As observed in FIG. 7, the image 700 can be viewed as being broken
down into an array of tiles. The particular exemplary image of FIG.
7 consists of an array of 16 tiles by 16 tiles. As observed in FIG.
8 each tile can be further broken down into an array of sheets. The
exemplary depiction of FIG. 8 shows, e.g., the first two tiles 801,
802 along the top row of tiles of the image 700 of FIG. 7. As FIG.
8 shows, each tile can be broken down into an array of sheets. In
the particular example of FIG. 8, each tile is composed of a
16.times.16 array of sheets. Each sheet may be composed, for
example, of a 16.times.16 array of pixel values.
[0075] As described at length above, in various embodiments, a
stencil processor is designed to process a sheet as its unit of
data. Here, a sheet of image data is loaded into the stencil
processor's two dimensional register space and the processor
performs certain image processing tasks on the sheet of image data.
As observed in FIG. 8, in various embodiments, the processing of an
entire image includes, e.g., processing a row of sheets across a
first tile 801 (e.g., in a left to right fashion across the tile)
and then continuing to process sheets in a same direction along the
same row within a second neighboring tile 802.
[0076] The process continues until all sheets along the particular
row are processed across all tiles of the image. Then a next (e.g.,
lower) row of sheets is processed and the process repeats. For
instance after the sixteenth sheet of the sixteenth tile along the
first row of sheets of the image is processed, the first sheet of
the first tile along the second row of sheets is next
processed.

- AVAILABLE DATA

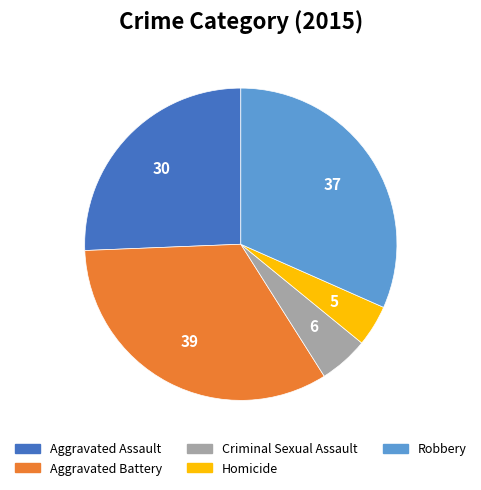

Is the sum of Aggravated Assault and Homicide greater than half?

No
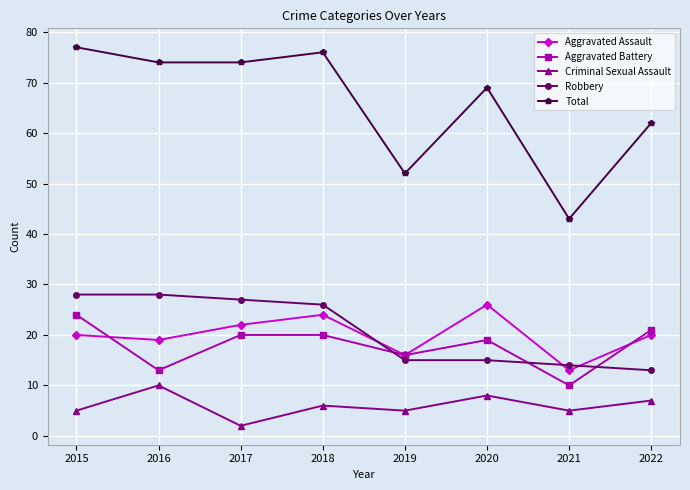

How many values in the Criminal Sexual Assault series are below 6?

4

- TASKS TO CARRY OUT
a - Can you retype the part of the image-tile excerpt starting at "8 each tile" and ending at "FIG. 7. As FIG."?
b - Could you rewrite the paragraph of the image-tile excerpt that begins "The process continues until" more briefly, keeping its main facts?

- TASK-BY-TASK RESULTS
a -
8 each tile can be further broken down into an array of sheets. The
exemplary depiction of FIG. 8 shows, e.g., the first two tiles 801,
802 along the top row of tiles of the image 700 of FIG. 7. As FIG.

b - Sheets along one row are processed across all tiles of the image. The next (e.g., lower) row of sheets is then processed, and the process repeats. For example, after the sixteenth sheet of the sixteenth tile in the image's first row of sheets, the first sheet of the first tile in the second row is processed next.